--- Exercise prompt ---
Answer these questions using the Cyber Force #8 review:
(a) What release date does it give for the issue?
(b) Who is credited as the artist?
(c) Whose 1990s comic is Cyber Force a reimagining of?

--- Text for analysis ---
□ □ □ □ □ □ □

Cyberforce #8

60%
60%
Good, But Could Be Better

The kernel of deeper currents appears in Cyber Force #8, but isn’t effectively covered. A lot of space is given to a three-way brawl that other than inching that side of the plot along, doesn’t provide much narrative juice to the reader. Dominque’s trauma is much better handled and deservedly so, with the writing and art coming together to depict an anguished person struggling to come to terms with their new status. Overall, though, there is a feeling of going through the motions with this issue, which is a pity.

  • Writing
    6
  • Art
    6
  • Coloring
    6
  • User Ratings (1 Votes)
    9.8

A reimagining of Marc Silvestri’s 1990s comic, Cyber Force sees cybernetically enhanced humans facing off against each other, while the seemingly benign Cyberdata hovers ominously in the background, awaiting its moment to strike.  With the online world slowly coming back online after a devastating electromagnetic attack, what secret protocols within the enhancements will come to life, affecting this new cyborg?

Cyber Force #8 ReviewCYBER FORCE #8

Writers:  Bryan Hill & Matt Hawkings
Artist: Atilio Rojo
Letters: Troy Peteri
Editor: Elena Salcedo
Publisher: Top Cow Productions, Inc. & Image Comics, Inc.
Price: $3.99
Release Date: January 30th, 2019

Previously in Cyber Force: A devastating electromagnetic attack has destroyed communication systems worldwide.  In the ensuing confusion, cybernetically enhanced humans battle in the shadows for supremacy.  In the background, the sinister designs of the Cyberdata company take shape.  While Ripclaw and Stryker hunt for Leviathan, Aph saves Dominique’s life.  But the cybernetic enhancements come at a towering mental cost – will Dominique adapt to her new, changed circumstances?

□ □ □ □ □ □ □

--- Stored data entries ---
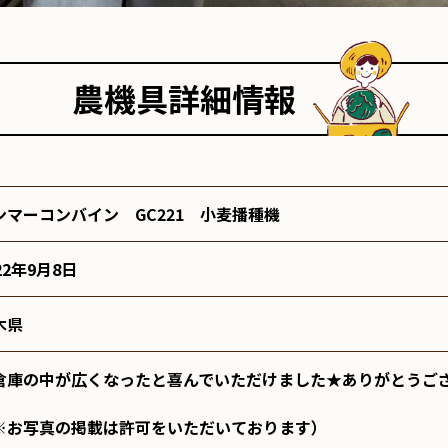
農機具詳細情報
ンマーコンバイン GC221 小麦播種機
22年9月8日
木県
倉庫の中が広くなったと喜んでいただけました★ありがとうご
※お写真の掲載は許可をいただいております）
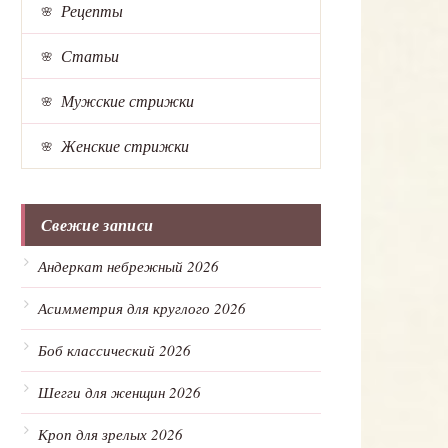
Рецепты
Статьи
Мужские стрижки
Женские стрижки
Свежие записи
Андеркат небрежный 2026
Асимметрия для круглого 2026
Боб классический 2026
Шегги для женщин 2026
Кроп для зрелых 2026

□ □ □ □ □ □ □

--- Response ---
(a) January 30th, 2019
(b) Atilio Rojo
(c) Marc Silvestri's